It would be nice to take advantage of differing priorities rather than
discourage them.  I think that's the way it's meant to work, but in this
case the requestor doesn't have the expertise to finish the job?  

Just my unrequested two cents,

Matt



-----Original Message-----
From: django-developers@googlegroups.com
[mailto:[EMAIL PROTECTED] On Behalf Of Marty Alchin
Sent: Thursday, October 04, 2007 2:27 PM
To: django-developers@googlegroups.com
Subject: Re: Still no favicon - Re: Visual recognition of Django website


I'll preface my thoughts with the disclaimer that I have authority here,
I'm just somebody who's been watching this discussion.

First, this isn't a bug in any sense of the word. It has nothing to do
with any breakage of code. It's a feature request. Let's just get that
straight. Feature requests should always get lower priority, plain and
simple.

While I can appreciate the desire of some to have a favicon, and I can
also understand the frustration at not hearing much from those in
charge, but there seems to be some confusion as to how things work here.
Yes, there has been discussion, and yes, there has been general
agreement on it, among those who want to see it happen (which actually
surprises me). However, a lack of negative response does not
automatically imply approval by anyone, especially not those in charge.

So the logic of "we think it's great and nobody disagreed, so it should
be applied immediately" is completely false. If that was the way it
worked for other tickets, I'd have nightmares about it myself, and I'm
not even a core developer. The general rule of thumb, as far I as I
understand it, is that the burden of proof is on those in support of the
ticket. Sure, you might have a lot of support, but if that support isn't
greater than the reluctance to implement it, it won't get done. No
amount of silence from one party will change that. If the core devs
aren't convinced (and they'll tell you when they are), it won't happen.
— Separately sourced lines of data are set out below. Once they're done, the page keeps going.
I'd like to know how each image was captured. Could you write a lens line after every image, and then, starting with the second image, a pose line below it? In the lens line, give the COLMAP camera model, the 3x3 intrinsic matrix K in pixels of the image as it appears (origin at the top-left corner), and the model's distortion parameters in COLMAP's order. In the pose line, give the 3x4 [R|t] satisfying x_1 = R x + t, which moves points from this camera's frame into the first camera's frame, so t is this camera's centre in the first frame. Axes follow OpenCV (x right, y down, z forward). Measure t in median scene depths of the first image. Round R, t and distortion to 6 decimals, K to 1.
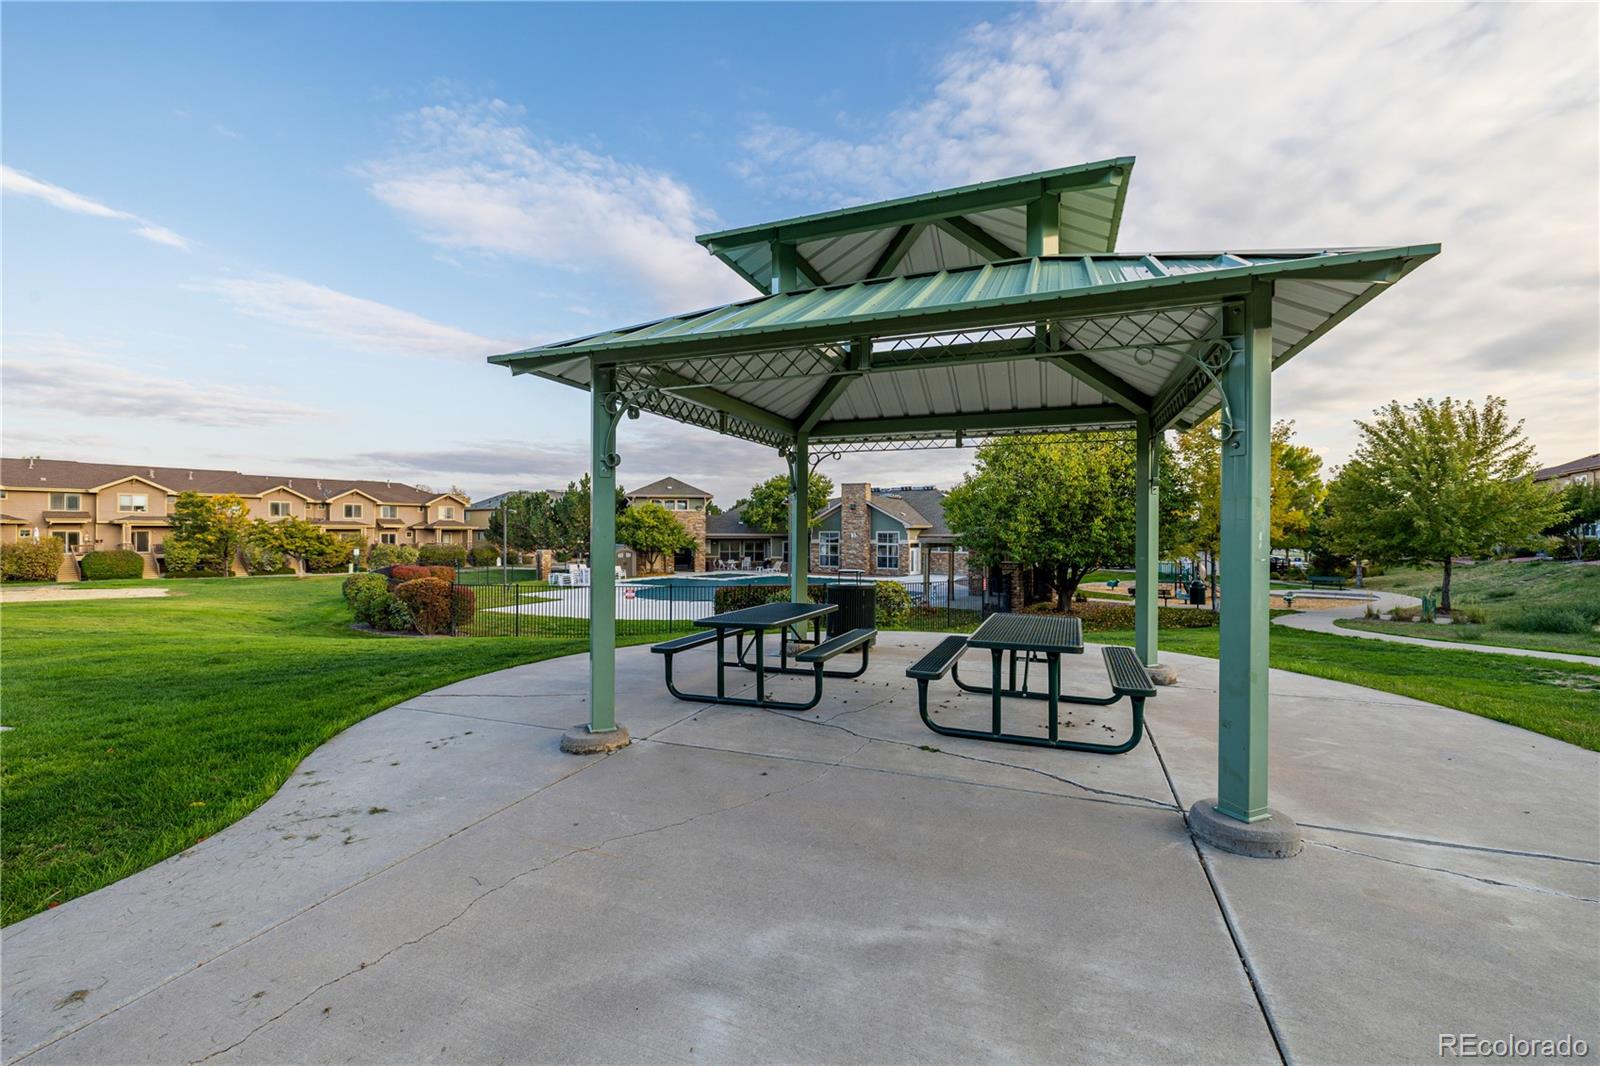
lens RADIAL K [[670.3, 0, 803.1], [0, 670.3, 536.4], [0, 0, 1]] dist [-0.013627, -0.000106]
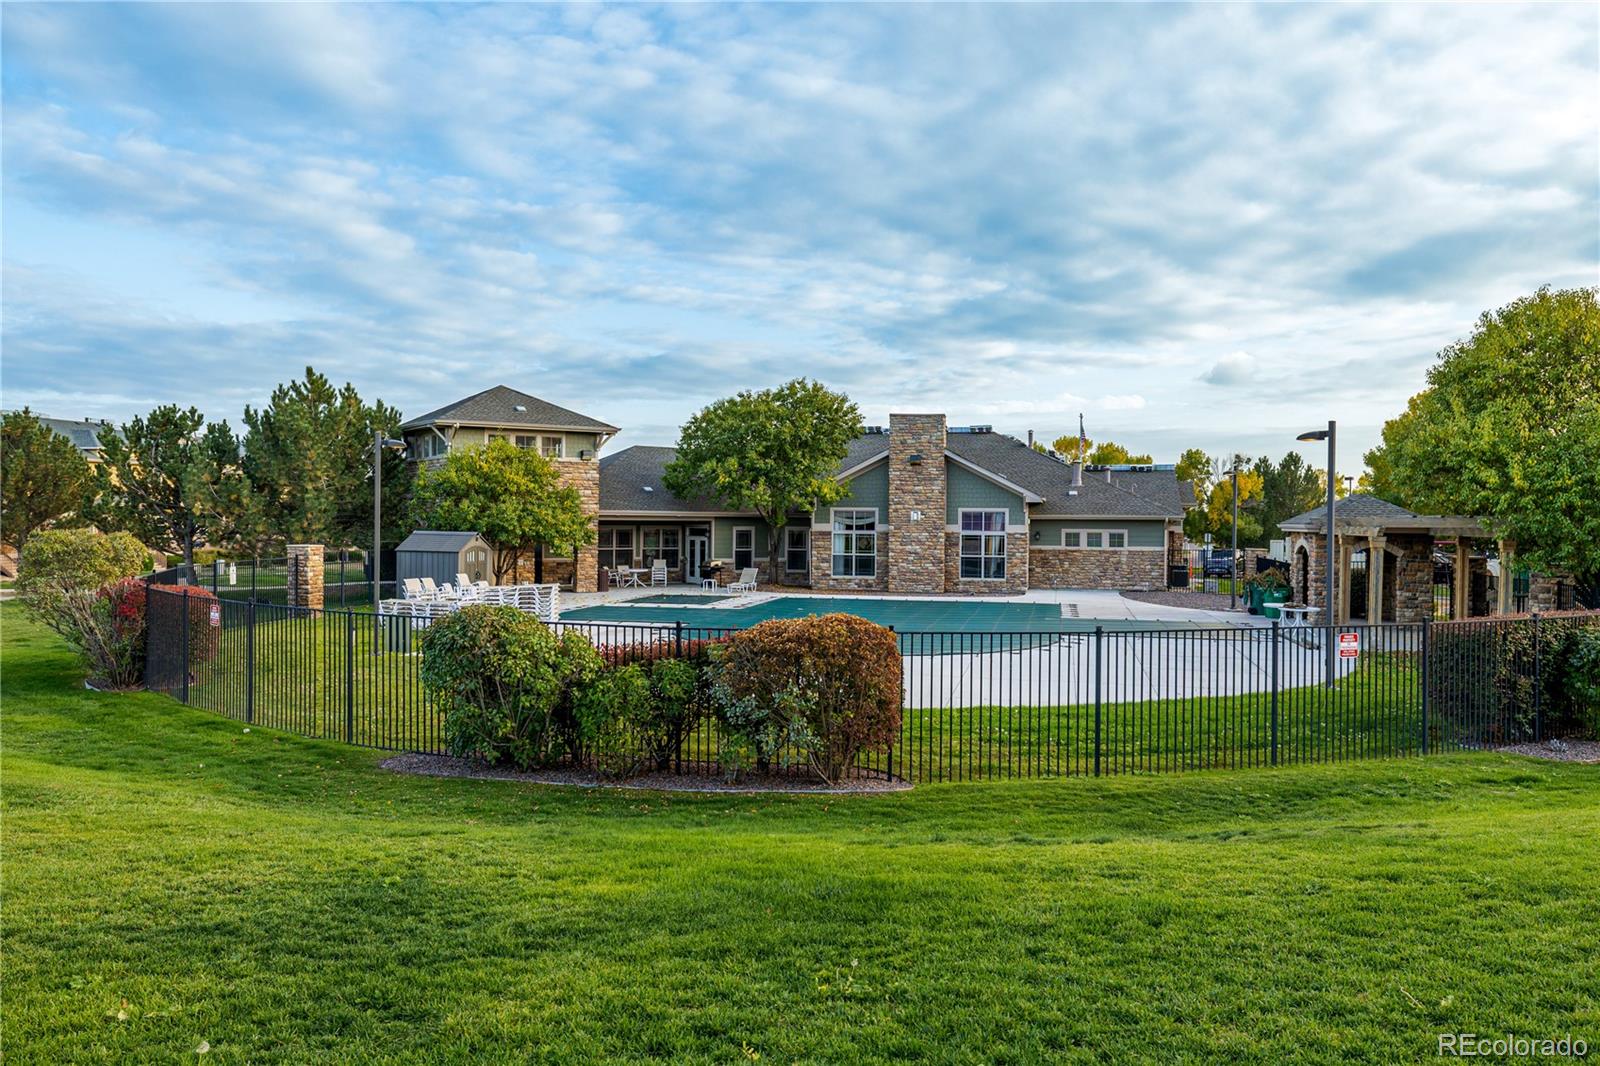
lens RADIAL K [[1198.7, 0, 800.0], [0, 1198.7, 534.4], [0, 0, 1]] dist [0.007171, -0.004307]
pose [[0.931065, 0.002704, 0.364843, -0.338801], [-0.006358, 0.999941, 0.008815, 0.005066], [-0.364798, -0.010528, 0.931027, 0.177055]]
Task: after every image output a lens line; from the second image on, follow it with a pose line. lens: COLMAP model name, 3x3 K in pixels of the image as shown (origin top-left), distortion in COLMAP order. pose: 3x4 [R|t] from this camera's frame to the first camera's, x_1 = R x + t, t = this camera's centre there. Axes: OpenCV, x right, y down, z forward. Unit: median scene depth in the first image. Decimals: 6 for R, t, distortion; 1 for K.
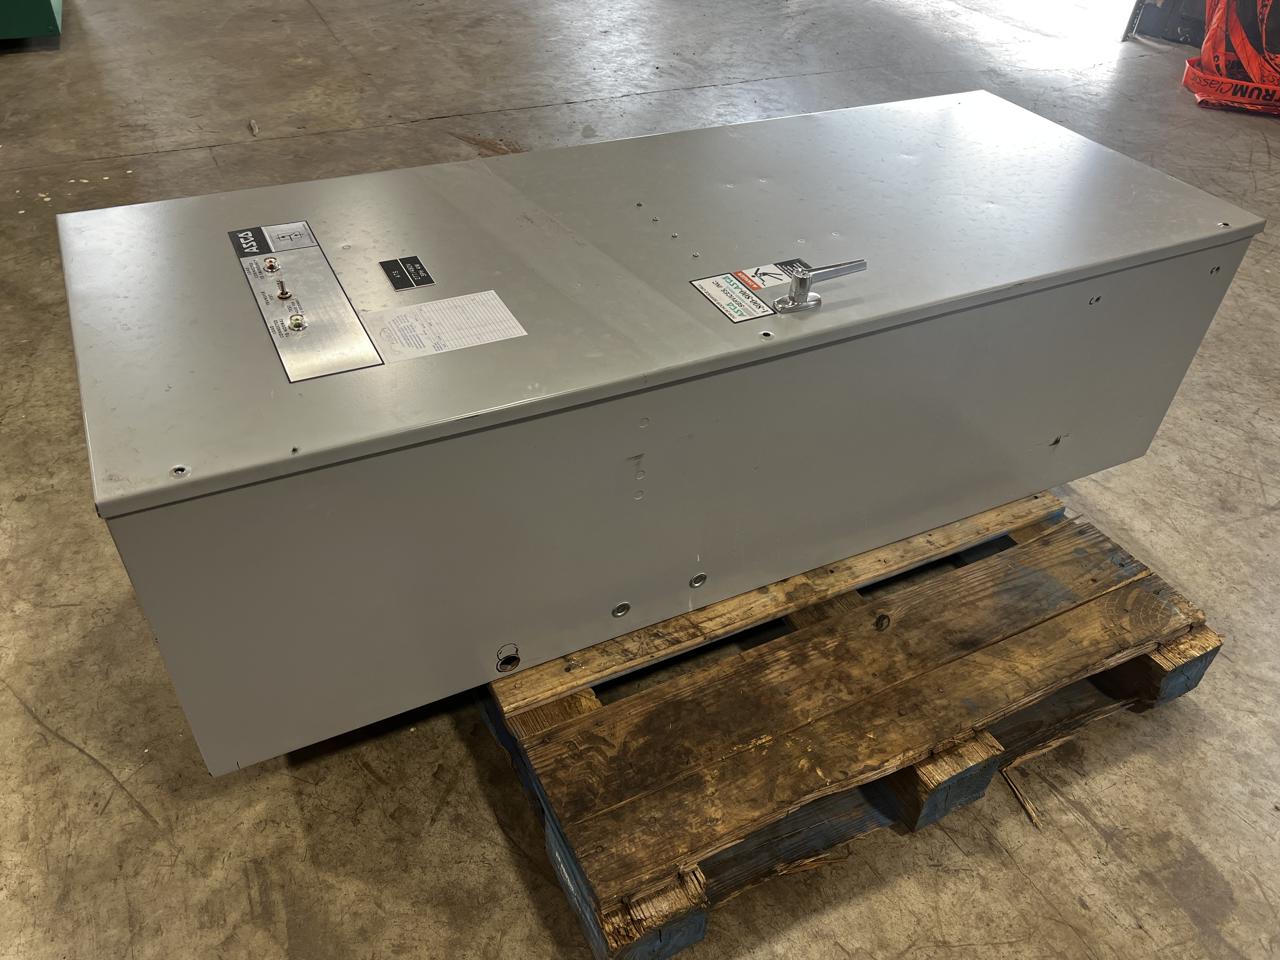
lens RADIAL K [[963.6, 0, 643.3], [0, 963.6, 480.1], [0, 0, 1]] dist [0.075134, -0.085423]
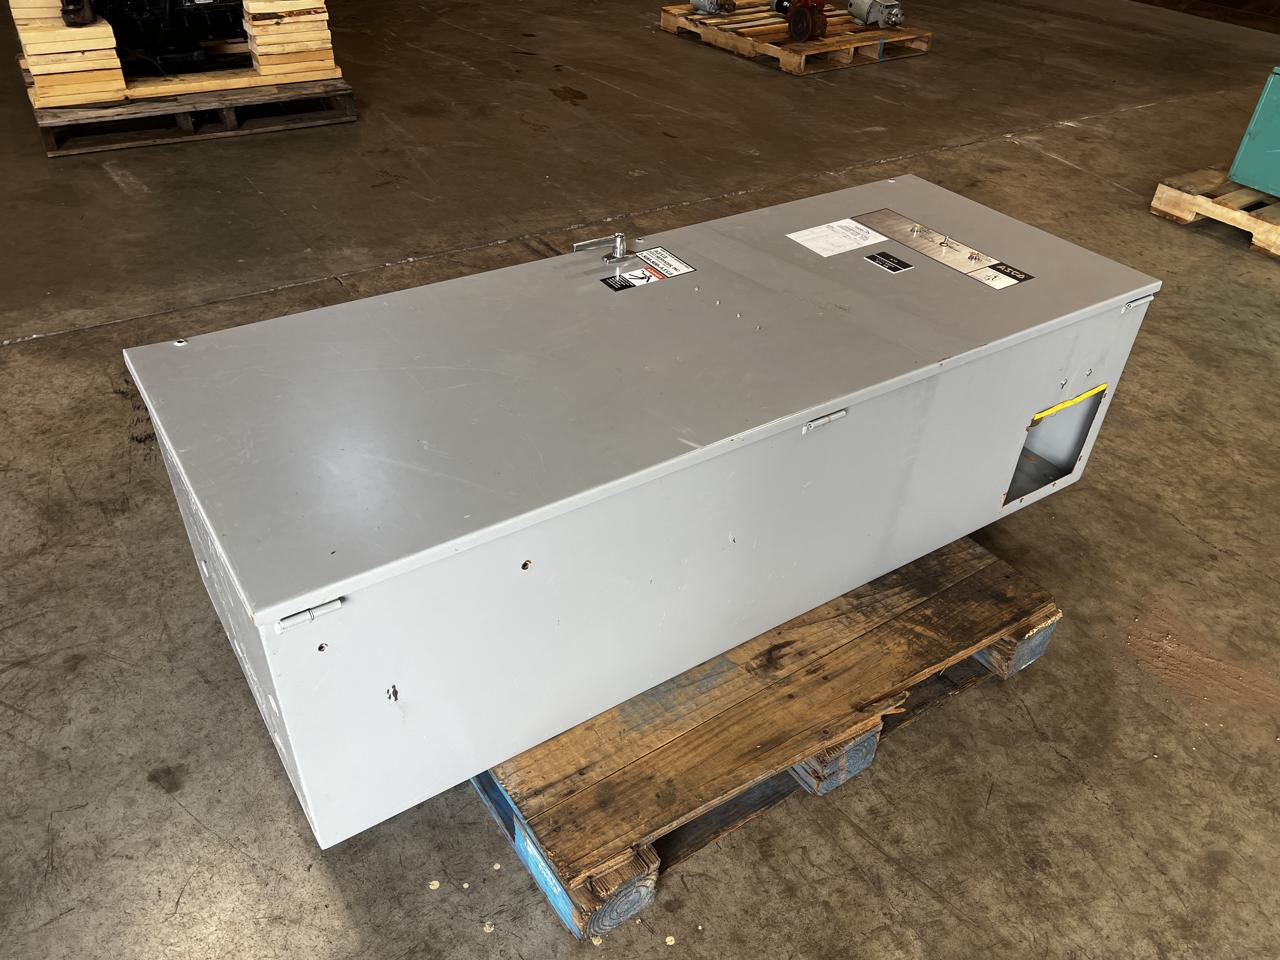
lens RADIAL K [[963.6, 0, 643.3], [0, 963.6, 480.1], [0, 0, 1]] dist [0.075134, -0.085423]
pose [[-0.988937, -0.008738, -0.148082, 0.321912], [-0.146675, 0.206730, 0.967341, -1.454780], [0.022160, 0.978359, -0.205725, 1.565654]]
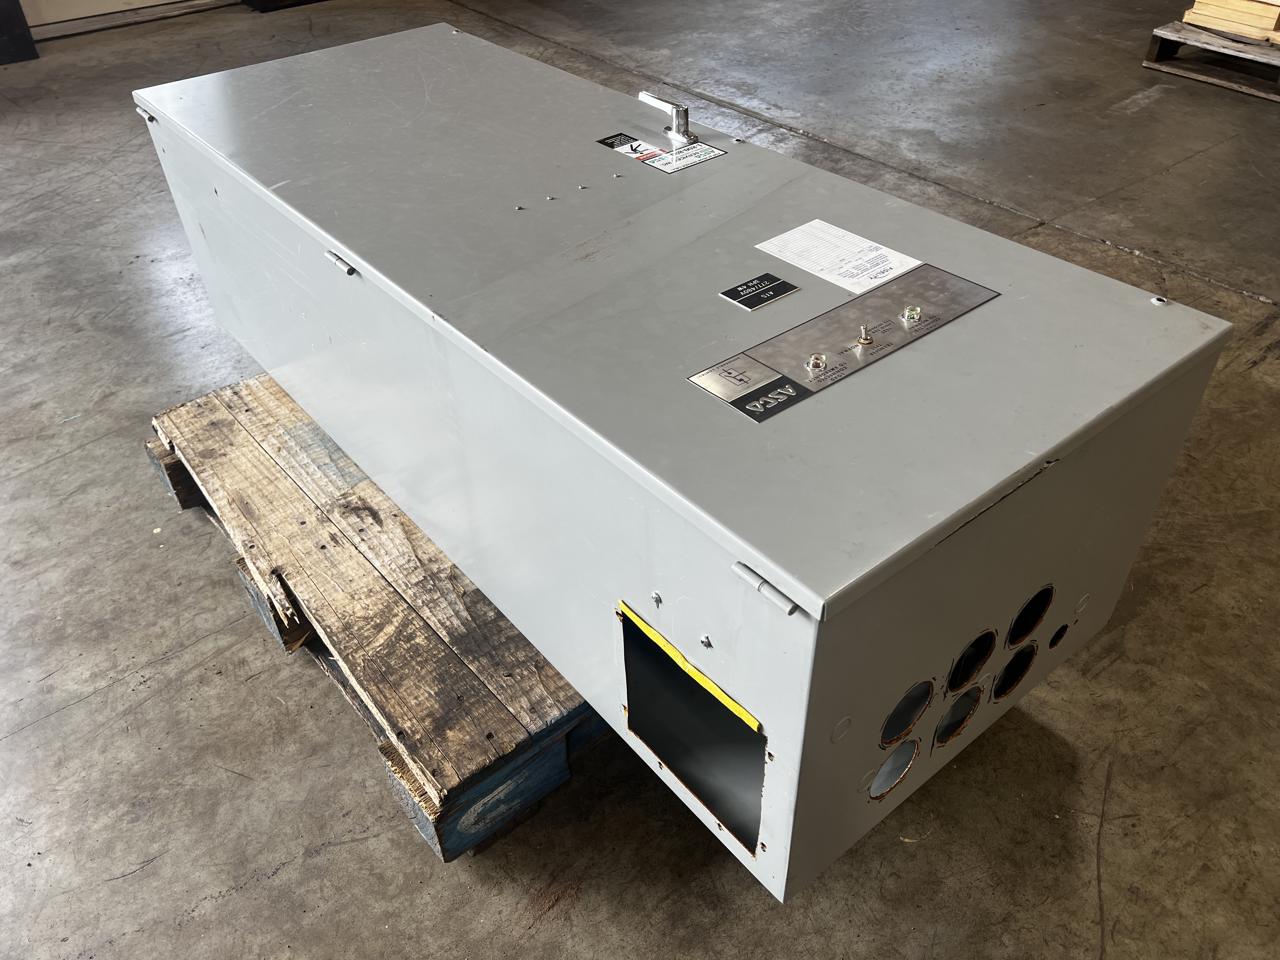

Also, allow me to try to explain why it's rude to bring things like this
up in this manner. Take a look at how many times the core developers
respond to emails on django-developers on an average day. I don't have
numbers off-hand, but I typically see about 5-10 emails per day from
each of Malcolm, Russell and Jacob, and there are others who are active
as well. What this means is that they do in fact check their email. If
they send an email before yours and another after it, the odds are
astronomically high that they read your email along the way. Replying
about it every few days just comes across as a child tugging on her
parents' pant legs to get an ice cream cone. Add to that the language
like "why hasn't anything happened yet?" and that child is now saying
"BUT BUT BUT I WANT IT!!!!!1".

Now, I'm not saying any of you are children, nor saying that you act
like children. But you have to realize that things like this have the
same effect on people as the child I described. These people have a lot
to deal with, and every time they have to stop and read yet another
email complaining about the lack of a favicon, they lose time, they lose
patience, and they lose the momentum they had on their other endeavors.

I don't mean to speak for anyone but myself, but I'm playing the odds
when I say: they're listening, and they heard you.

-Gul

P.S. I apologize in advance if this offends anyone.